* _Required work_
**1.** Summarize the article on Evan McMullin's independent presidential bid in two sentences.
**2.** Quote the article on Evan McMullin's campaign word for word, from "On Aug. 8, former" up to and including "nominee Donald Trump.".
**3.** Extend the article about Evan McMullin's independent presidential bid, picking up after its final sentence.

* _Provided passage_
^^^^
Why this independent presidential candidate is hoping the center can hold
Evan McMullin hopes that a lack of public enthusiasm for the front-runners could send the election to a vote in the House of Representatives.
Weston Kenney/The Deseret News/AP/File
In 2016, one of the most ordinary sights of the presidential electoral seasons is exotic.
On Aug. 8, former Republican policy chief in the House and ex-CIA officer Evan McMullin announced an independent bid – typically the province of the American political spectrum’s farther ends – as a center-right alternative to GOP nominee Donald Trump.
His campaign is an obvious long shot. It may also be an effort to preserve a certain strain of Republican orthodoxy, one that mixes religion-inspired convictions on issues like abortion with a free-market globalism that emphasizes US preeminence as a military power and trade partner.
“I think [the campaign is] saying, ‘We realize that we’re in trouble and if we want to survive, we cannot let this guy who’s parading himself as the new face of the Republican party do well at all, because if he does, he could fundamentally damage our brand,” said Steve Jarding, a lecturer in public policy at the Harvard Kennedy School and longtime Democratic campaign consultant, in an early-August interview with The Christian Science Monitor.
Mr. McMullin, a Mormon and former staffer to the House Foreign Affairs Committee chairman, has mounted a zero-hour effort to get his name on ballots, with successes in his home state of Utah as well as in Arkansas, Colorado, Iowa, Louisiana, Minnesota, and Arkansas, reported Deseret News.
Like Libertarian Party candidate Gary Johnson, another long-shot candidate, he’s staking his hopes on an unusual path to the White House: both are hoping that Trump and Democratic nominee Hillary Clinton will fall short of obtaining the 270 electoral votes needed for victory. If that happens, the contest would pass into the House of Representatives, whose 435 members would then cast a ballot for one of the three candidates with the most electoral votes.
^^^^
* _Data entries_

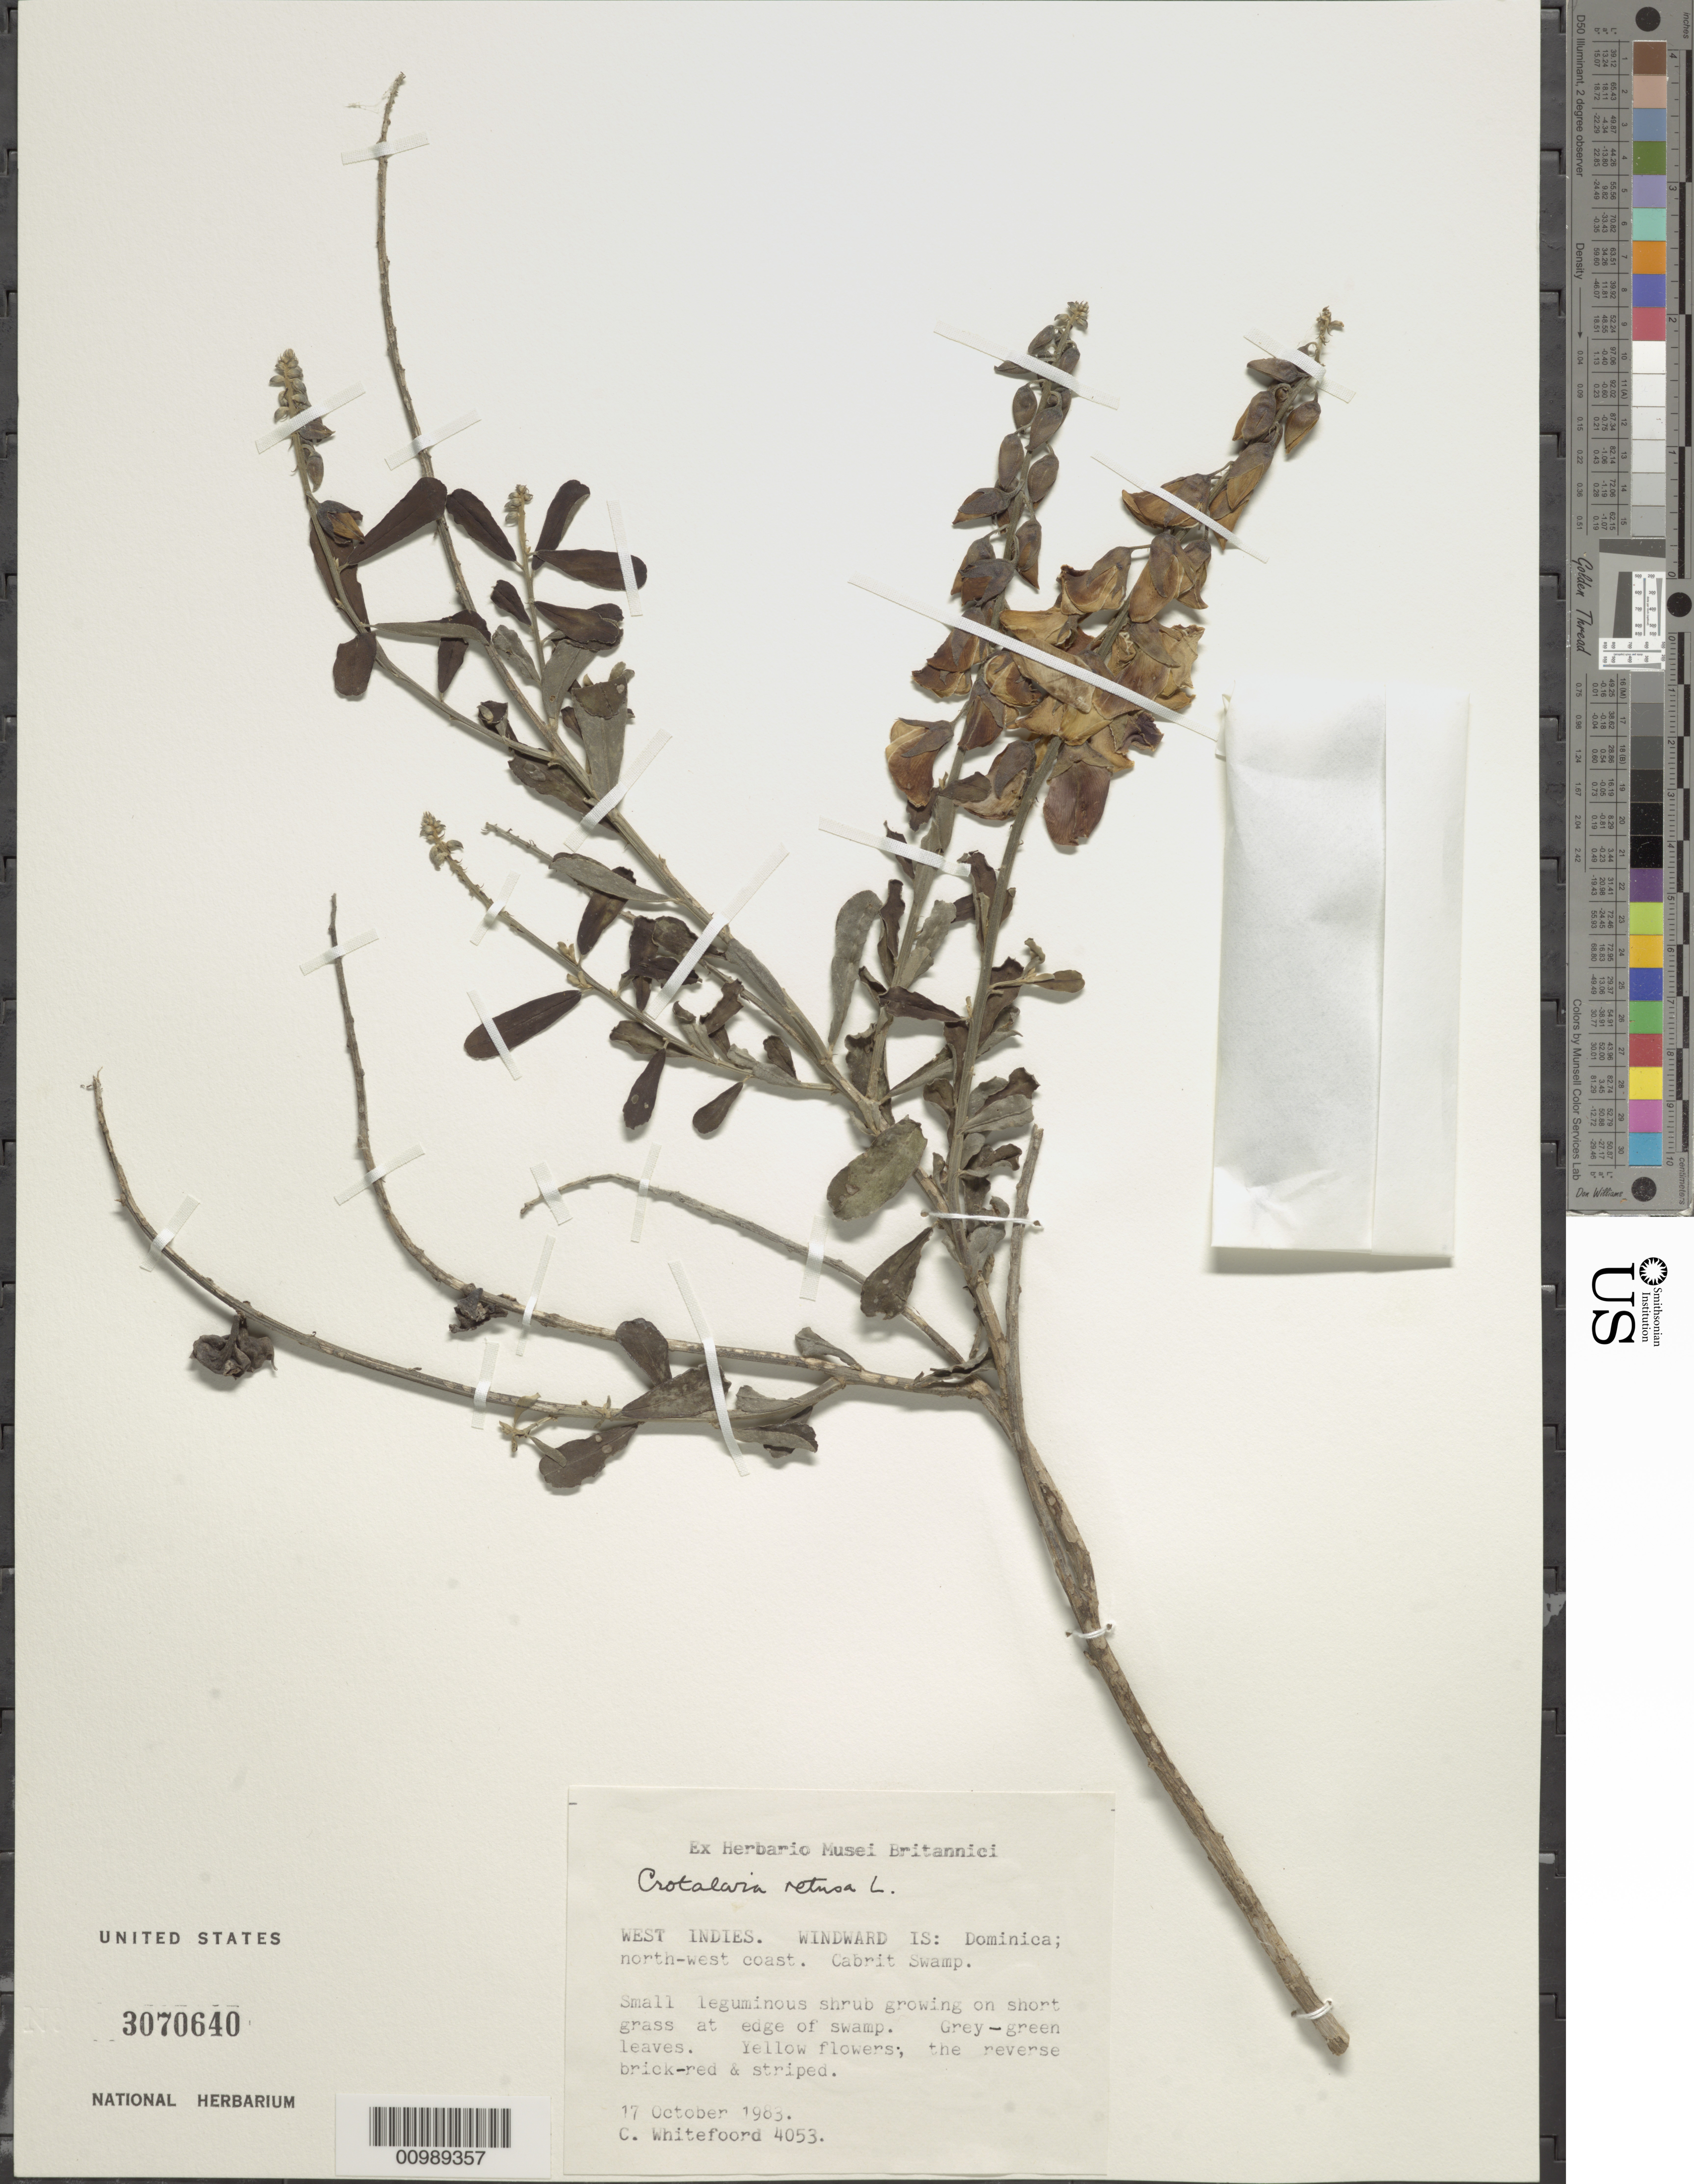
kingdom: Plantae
^^^^
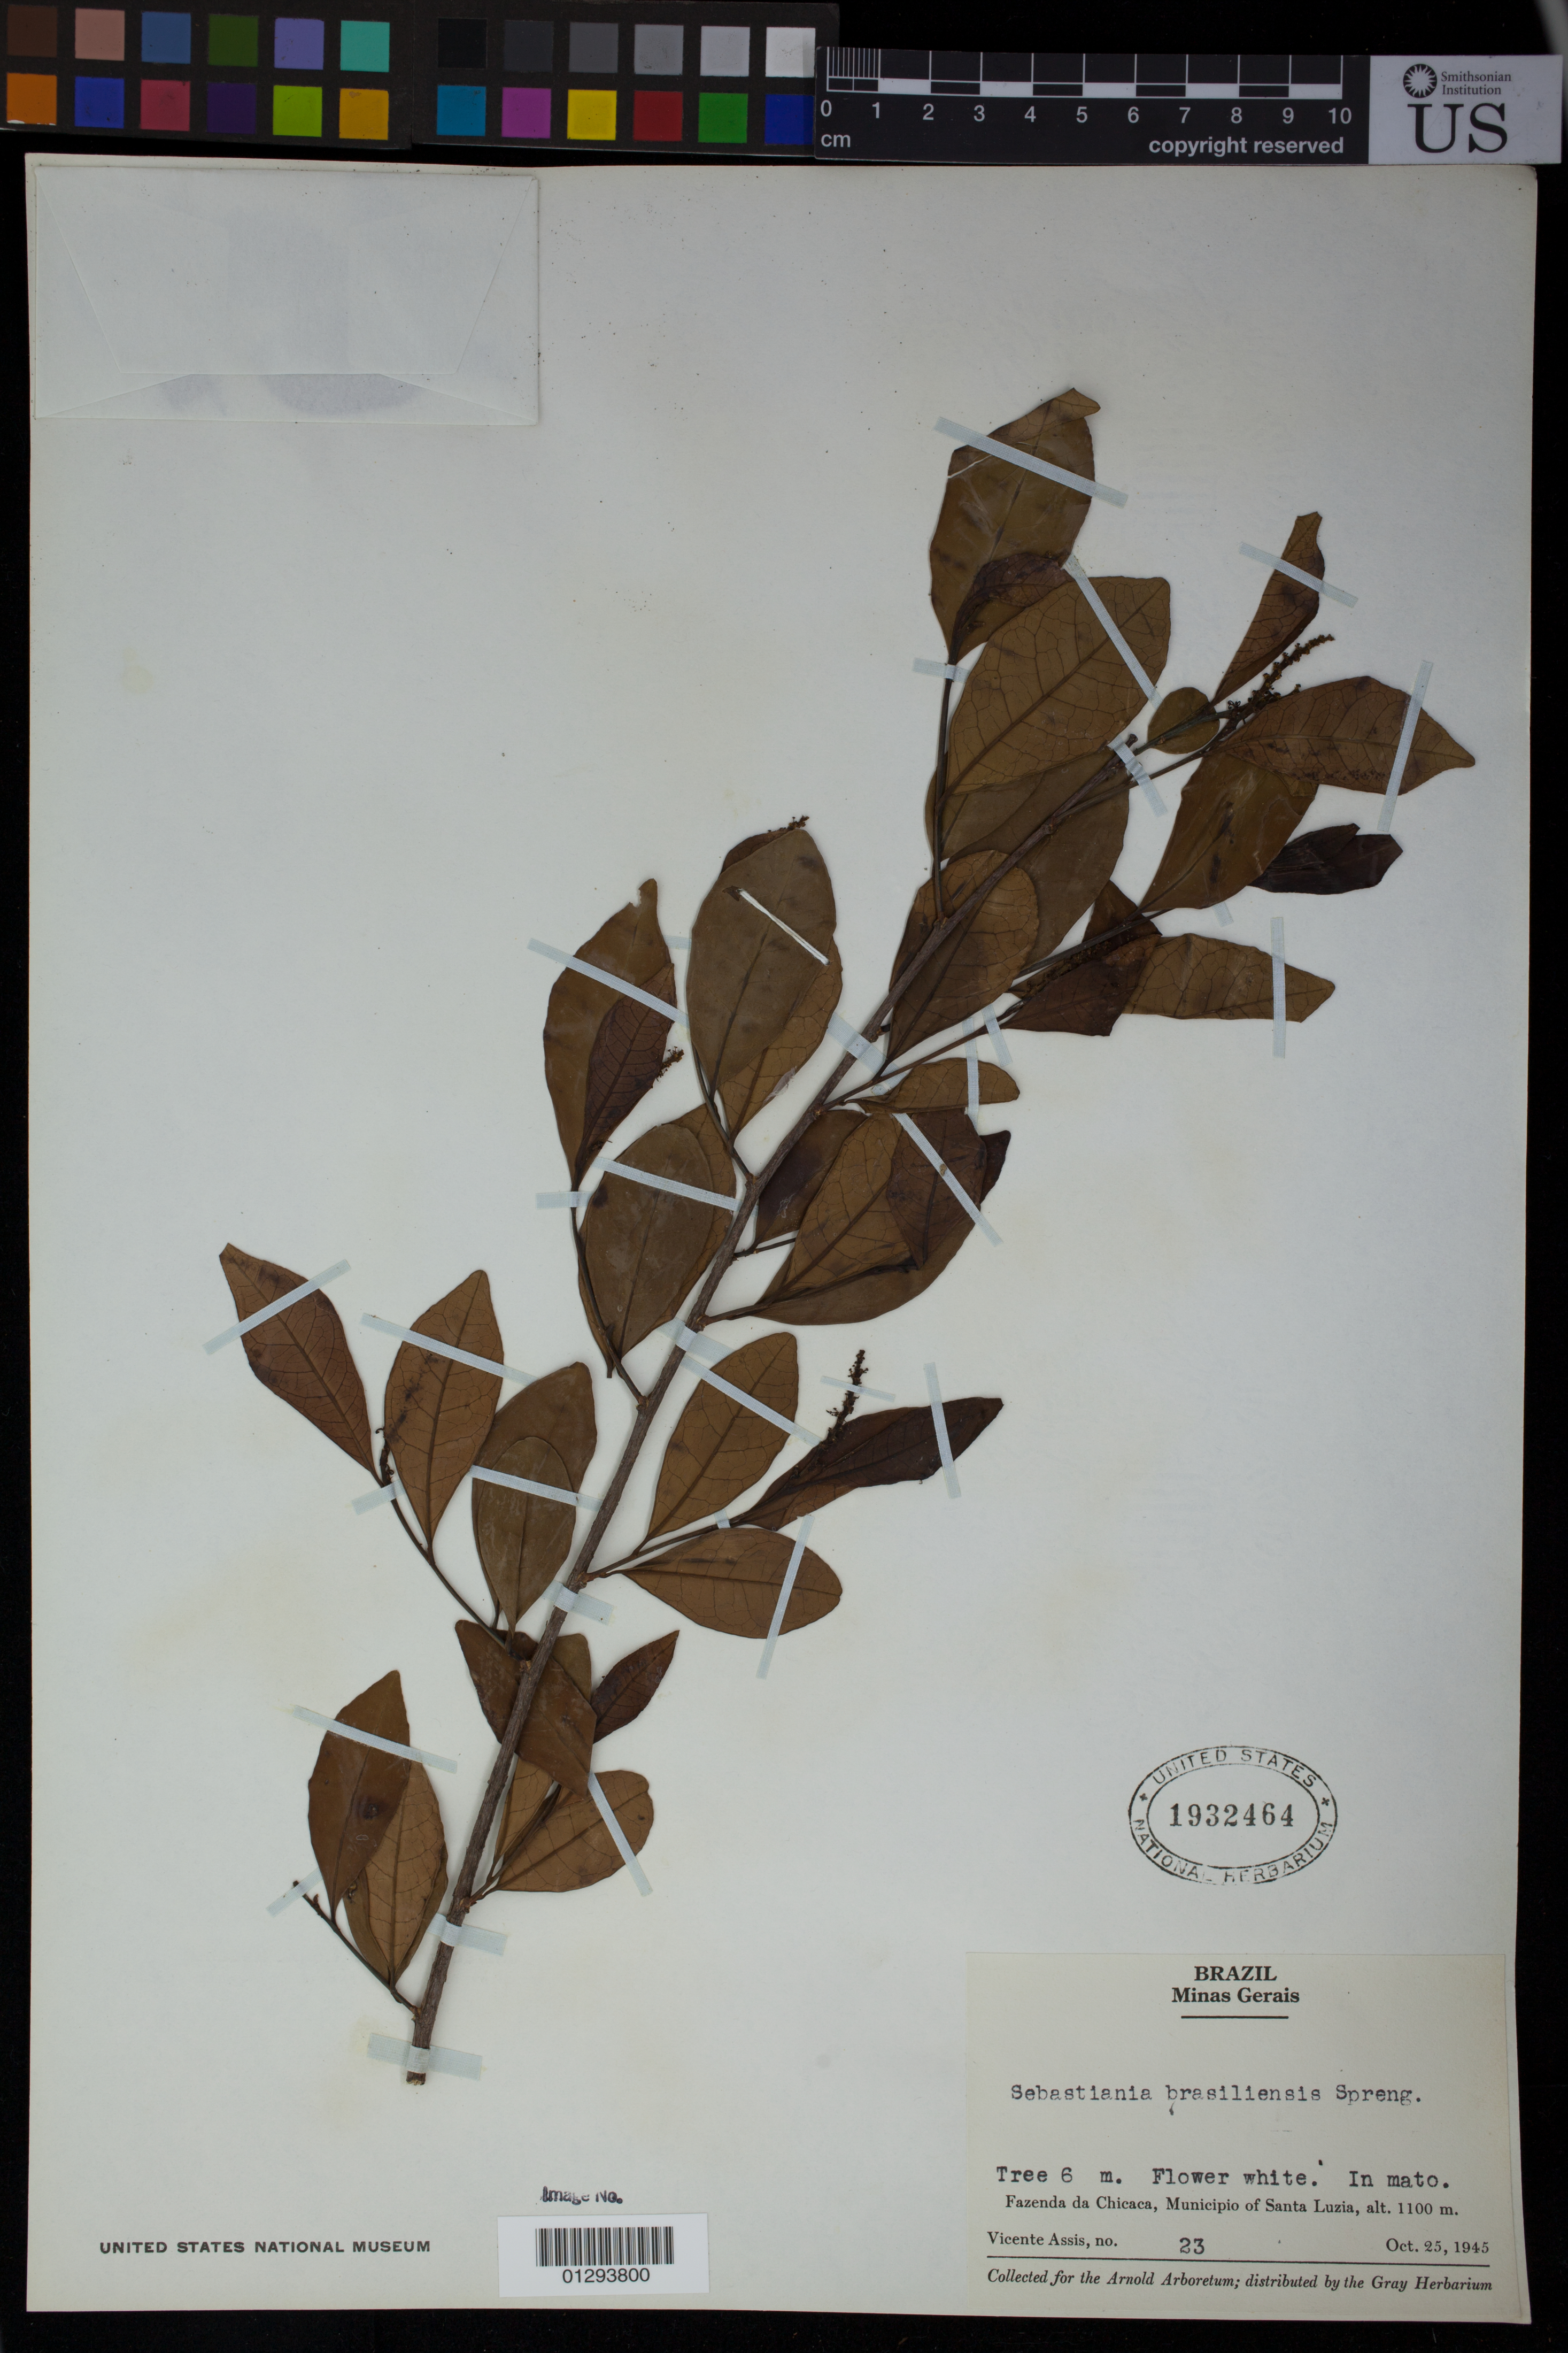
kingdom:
^^^^
* _Answer set_
**1.** On Aug. 8, former House Republican policy chief and ex-CIA officer Evan McMullin announced an independent presidential bid as a center-right alternative to GOP nominee Donald Trump. His campaign is a long shot that may aim to preserve a strain of Republican orthodoxy, and like Libertarian Gary Johnson, he hopes Trump and Hillary Clinton both fall short of 270 electoral votes so that the House of Representatives decides the contest.

**2.**
On Aug. 8, former Republican policy chief in the House and ex-CIA officer Evan McMullin announced an independent bid – typically the province of the American political spectrum’s farther ends – as a center-right alternative to GOP nominee Donald Trump.

**3.**
On Aug. 22, ABC cited a McMullin campaign memo describing that strategy.
“Once in the House, against the backdrop of Trump and Clinton’s deeply divisive positions and after a strong electoral college showing, we believe Evan’s unifying message will prevail,” wrote chief strategist Joel Searby, according to the network.
When McMullin served as policy chief, he argued for a more forceful US military intervention in Syria, where a five-year civil war rages on.
McMullin was also a key player in a 2014 effort by Syrian-opposition activists to bring Caesar, a defected Syrian military photographer who leaked some 55,000 images depicting abuses by the regime, to speak at a public hearing before the House Foreign Affairs Committee. McMullin clashed at times with State Department officials whom he suspected of holding up the hearing – and with FBI officials whom he felt weren’t moving fast enough to verify the leaked images.
A public hearing was “outside the understanding we had with the country of exile,” says Stephen Rapp, a US ambassador-at-large for war crimes issues from 2009- 2015.
“We’d given the country … assurance that if they were in a position of protecting him, we would be very careful – no press stakeouts where someone would get a shot of his face.”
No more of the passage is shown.